- _What you need to do_
For this task, retype the records below exactly.

- _Records for this task_
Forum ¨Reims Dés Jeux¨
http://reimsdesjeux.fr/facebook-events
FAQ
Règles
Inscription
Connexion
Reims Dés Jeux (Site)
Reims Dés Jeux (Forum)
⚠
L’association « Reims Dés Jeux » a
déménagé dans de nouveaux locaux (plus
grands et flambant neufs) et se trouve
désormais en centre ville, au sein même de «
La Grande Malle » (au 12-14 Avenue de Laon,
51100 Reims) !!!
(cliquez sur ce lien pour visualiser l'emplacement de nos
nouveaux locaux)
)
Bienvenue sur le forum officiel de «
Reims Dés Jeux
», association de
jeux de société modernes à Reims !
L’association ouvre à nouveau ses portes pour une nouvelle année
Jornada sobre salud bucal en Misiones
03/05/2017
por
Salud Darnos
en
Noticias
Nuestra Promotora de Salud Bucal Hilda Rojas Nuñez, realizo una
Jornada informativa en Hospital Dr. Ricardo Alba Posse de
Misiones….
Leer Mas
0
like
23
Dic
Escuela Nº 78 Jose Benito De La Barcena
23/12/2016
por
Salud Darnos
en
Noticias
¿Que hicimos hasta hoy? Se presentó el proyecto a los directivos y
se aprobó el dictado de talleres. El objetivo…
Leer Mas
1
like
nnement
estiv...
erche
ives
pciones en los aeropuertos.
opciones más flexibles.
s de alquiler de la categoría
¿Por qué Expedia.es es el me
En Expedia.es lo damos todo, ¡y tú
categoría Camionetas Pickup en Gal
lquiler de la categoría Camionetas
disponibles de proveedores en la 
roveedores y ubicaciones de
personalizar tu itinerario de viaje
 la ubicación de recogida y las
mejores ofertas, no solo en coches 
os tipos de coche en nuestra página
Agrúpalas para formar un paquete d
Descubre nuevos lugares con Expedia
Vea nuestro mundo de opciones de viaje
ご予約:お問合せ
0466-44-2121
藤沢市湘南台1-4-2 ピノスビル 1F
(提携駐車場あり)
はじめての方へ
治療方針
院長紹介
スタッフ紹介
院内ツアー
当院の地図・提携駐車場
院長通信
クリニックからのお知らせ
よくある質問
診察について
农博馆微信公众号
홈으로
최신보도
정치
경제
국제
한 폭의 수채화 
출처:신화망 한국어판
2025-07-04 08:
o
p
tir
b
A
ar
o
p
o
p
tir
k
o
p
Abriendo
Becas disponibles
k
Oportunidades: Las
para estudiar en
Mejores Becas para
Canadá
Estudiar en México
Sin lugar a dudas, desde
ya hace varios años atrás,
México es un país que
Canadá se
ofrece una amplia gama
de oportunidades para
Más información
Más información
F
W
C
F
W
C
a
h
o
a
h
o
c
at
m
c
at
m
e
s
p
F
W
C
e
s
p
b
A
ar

- _Written reply_
Forum ¨Reims Dés Jeux¨
http://reimsdesjeux.fr/facebook-events
FAQ
Règles
Inscription
Connexion
Reims Dés Jeux (Site)
Reims Dés Jeux (Forum)
⚠
L’association « Reims Dés Jeux » a
déménagé dans de nouveaux locaux (plus
grands et flambant neufs) et se trouve
désormais en centre ville, au sein même de «
La Grande Malle » (au 12-14 Avenue de Laon,
51100 Reims) !!!
(cliquez sur ce lien pour visualiser l'emplacement de nos
nouveaux locaux)
)
Bienvenue sur le forum officiel de «
Reims Dés Jeux
», association de
jeux de société modernes à Reims !
L’association ouvre à nouveau ses portes pour une nouvelle année
Jornada sobre salud bucal en Misiones
03/05/2017
por
Salud Darnos
en
Noticias
Nuestra Promotora de Salud Bucal Hilda Rojas Nuñez, realizo una
Jornada informativa en Hospital Dr. Ricardo Alba Posse de
Misiones….
Leer Mas
0
like
23
Dic
Escuela Nº 78 Jose Benito De La Barcena
23/12/2016
por
Salud Darnos
en
Noticias
¿Que hicimos hasta hoy? Se presentó el proyecto a los directivos y
se aprobó el dictado de talleres. El objetivo…
Leer Mas
1
like
nnement
estiv...
erche
ives
pciones en los aeropuertos.
opciones más flexibles.
s de alquiler de la categoría
¿Por qué Expedia.es es el me
En Expedia.es lo damos todo, ¡y tú
categoría Camionetas Pickup en Gal
lquiler de la categoría Camionetas
disponibles de proveedores en la 
roveedores y ubicaciones de
personalizar tu itinerario de viaje
 la ubicación de recogida y las
mejores ofertas, no solo en coches 
os tipos de coche en nuestra página
Agrúpalas para formar un paquete d
Descubre nuevos lugares con Expedia
Vea nuestro mundo de opciones de viaje
ご予約:お問合せ
0466-44-2121
藤沢市湘南台1-4-2 ピノスビル 1F
(提携駐車場あり)
はじめての方へ
治療方針
院長紹介
スタッフ紹介
院内ツアー
当院の地図・提携駐車場
院長通信
クリニックからのお知らせ
よくある質問
診察について
农博馆微信公众号
홈으로
최신보도
정치
경제
국제
한 폭의 수채화 
출처:신화망 한국어판
2025-07-04 08:
o
p
tir
b
A
ar
o
p
o
p
tir
k
o
p
Abriendo
Becas disponibles
k
Oportunidades: Las
para estudiar en
Mejores Becas para
Canadá
Estudiar en México
Sin lugar a dudas, desde
ya hace varios años atrás,
México es un país que
Canadá se
ofrece una amplia gama
de oportunidades para
Más información
Más información
F
W
C
F
W
C
a
h
o
a
h
o
c
at
m
c
at
m
e
s
p
F
W
C
e
s
p
b
A
ar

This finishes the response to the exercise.